EU-Nachhaltigkeitsstandards: Datenpunkte um 60% reduziert, KMU geschützt
Veröffentlicht: 17.07.2026 um 21:42 Uhr, Redaktion boerse-global.de
Die überarbeiteten European Sustainability Reporting Standards (ESRS) und ein freiwilliger Standard für kleine und mittlere Unternehmen (VS) sollen Bürokratie abbauen und gleichzeitig Transparenz in Lieferketten sichern.
Weniger Datenpunkte, mehr Schutz für KMU
Die neuen ESRS richten sich an Großunternehmen mit über 1.000 Beschäftigten und mehr als 450 Millionen Euro Nettoumsatz.
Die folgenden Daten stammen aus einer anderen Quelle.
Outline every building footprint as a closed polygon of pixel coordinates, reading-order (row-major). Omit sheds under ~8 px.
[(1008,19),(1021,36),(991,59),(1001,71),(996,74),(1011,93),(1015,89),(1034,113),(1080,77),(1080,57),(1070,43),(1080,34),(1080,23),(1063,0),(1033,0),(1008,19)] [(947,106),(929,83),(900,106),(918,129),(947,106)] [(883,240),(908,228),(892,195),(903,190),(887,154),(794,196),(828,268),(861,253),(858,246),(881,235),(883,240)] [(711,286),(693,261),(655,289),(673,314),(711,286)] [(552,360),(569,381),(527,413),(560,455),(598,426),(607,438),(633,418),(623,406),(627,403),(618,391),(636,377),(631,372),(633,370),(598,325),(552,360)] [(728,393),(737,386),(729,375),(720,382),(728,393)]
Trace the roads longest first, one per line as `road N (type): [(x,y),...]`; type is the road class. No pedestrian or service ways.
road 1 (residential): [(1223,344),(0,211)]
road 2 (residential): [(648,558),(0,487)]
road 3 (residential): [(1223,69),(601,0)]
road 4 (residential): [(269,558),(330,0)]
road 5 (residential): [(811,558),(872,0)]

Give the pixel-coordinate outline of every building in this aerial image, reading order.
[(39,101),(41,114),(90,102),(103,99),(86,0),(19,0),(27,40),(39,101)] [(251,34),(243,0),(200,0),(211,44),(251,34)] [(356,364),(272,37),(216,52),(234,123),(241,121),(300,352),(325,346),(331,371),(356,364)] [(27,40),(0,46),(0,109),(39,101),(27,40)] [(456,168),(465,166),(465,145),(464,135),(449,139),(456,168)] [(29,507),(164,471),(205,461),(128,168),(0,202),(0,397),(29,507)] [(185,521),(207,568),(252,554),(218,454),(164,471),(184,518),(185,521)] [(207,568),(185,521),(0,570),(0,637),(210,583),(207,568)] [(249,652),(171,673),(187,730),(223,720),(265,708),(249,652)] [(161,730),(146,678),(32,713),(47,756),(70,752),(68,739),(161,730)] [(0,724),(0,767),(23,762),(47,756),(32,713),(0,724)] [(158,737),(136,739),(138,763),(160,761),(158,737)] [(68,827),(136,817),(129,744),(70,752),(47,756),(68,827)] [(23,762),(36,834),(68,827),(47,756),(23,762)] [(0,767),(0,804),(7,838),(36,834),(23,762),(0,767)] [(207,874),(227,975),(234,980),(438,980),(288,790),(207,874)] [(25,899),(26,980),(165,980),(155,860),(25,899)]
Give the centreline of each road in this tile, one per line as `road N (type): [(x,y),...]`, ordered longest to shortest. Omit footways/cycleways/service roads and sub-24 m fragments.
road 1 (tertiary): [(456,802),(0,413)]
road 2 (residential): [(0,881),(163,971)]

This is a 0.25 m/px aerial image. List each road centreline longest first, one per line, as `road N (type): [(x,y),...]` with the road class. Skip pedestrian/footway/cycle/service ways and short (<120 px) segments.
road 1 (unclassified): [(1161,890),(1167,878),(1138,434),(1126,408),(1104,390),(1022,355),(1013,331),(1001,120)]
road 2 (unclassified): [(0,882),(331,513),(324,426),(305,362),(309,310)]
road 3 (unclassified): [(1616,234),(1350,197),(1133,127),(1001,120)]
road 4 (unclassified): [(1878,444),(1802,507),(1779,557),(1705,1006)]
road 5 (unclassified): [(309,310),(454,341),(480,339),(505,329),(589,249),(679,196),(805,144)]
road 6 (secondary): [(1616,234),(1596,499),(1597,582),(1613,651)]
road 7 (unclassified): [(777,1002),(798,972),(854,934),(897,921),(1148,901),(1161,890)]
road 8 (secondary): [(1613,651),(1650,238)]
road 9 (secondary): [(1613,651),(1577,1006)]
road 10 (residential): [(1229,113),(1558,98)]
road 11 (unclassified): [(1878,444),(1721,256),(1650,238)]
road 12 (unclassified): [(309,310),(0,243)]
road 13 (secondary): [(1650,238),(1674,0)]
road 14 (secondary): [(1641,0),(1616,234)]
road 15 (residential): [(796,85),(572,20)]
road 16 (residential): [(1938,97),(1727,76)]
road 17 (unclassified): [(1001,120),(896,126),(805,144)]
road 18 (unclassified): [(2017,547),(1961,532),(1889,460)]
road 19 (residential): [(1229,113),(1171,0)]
Die Anzahl der verpflichtenden Datenpunkte sinkt um über 60 Prozent, die Gesamtzahl sogar um über 70 Prozent.
Für kleinere Firmen führt die Kommission das sogenannte „Value Chain Cap“ ein. Berichtspflichtige Großunternehmen dürfen von Partnern mit maximal 1.000 Mitarbeitern keine weitergehenden Informationen verlangen, als der freiwillige VS-Standard vorsieht. Das verhindert, dass komplexe Pflichten ungefiltert an KMU weitergereicht werden. Die Regeln treten nach einem zweimonatigen Prüfverfahren noch dieses Jahr in Kraft.
Deutschland legt eigenen Aktionsplan vor
Mitte Juli präsentierte die Bundesregierung die Beteiligungsfassung eines neuen Aktionsplans für Nachhaltigkeit. Er umfasst 19 Missionen in Bereichen wie nachhaltiger Wirtschaft und dem Schutz natürlicher Lebensgrundlagen. Ziel sind konkrete Verbesserungen in der staatlichen und wirtschaftlichen Nachhaltigkeitsstrategie bis zum Ende der Legislaturperiode.
Kreislaufwirtschaft in der Praxis
Während die Politik den Rahmen setzt, zeigen Unternehmen, wie ökologische Effizienz funktioniert. Der Schweizer Haushaltsgerätehersteller V-ZUG präsentierte Fortschritte in der Kreislaufwirtschaft: In einem Pilotprojekt demontieren Mitarbeiter des Zweitarbeitsmarkts Waschmaschinen, um Materialien sortenrein aufzubereiten. Die größte Herausforderung bleibt die Rückgewinnung von Kunststoffen aus nicht sortenreinen Komponenten.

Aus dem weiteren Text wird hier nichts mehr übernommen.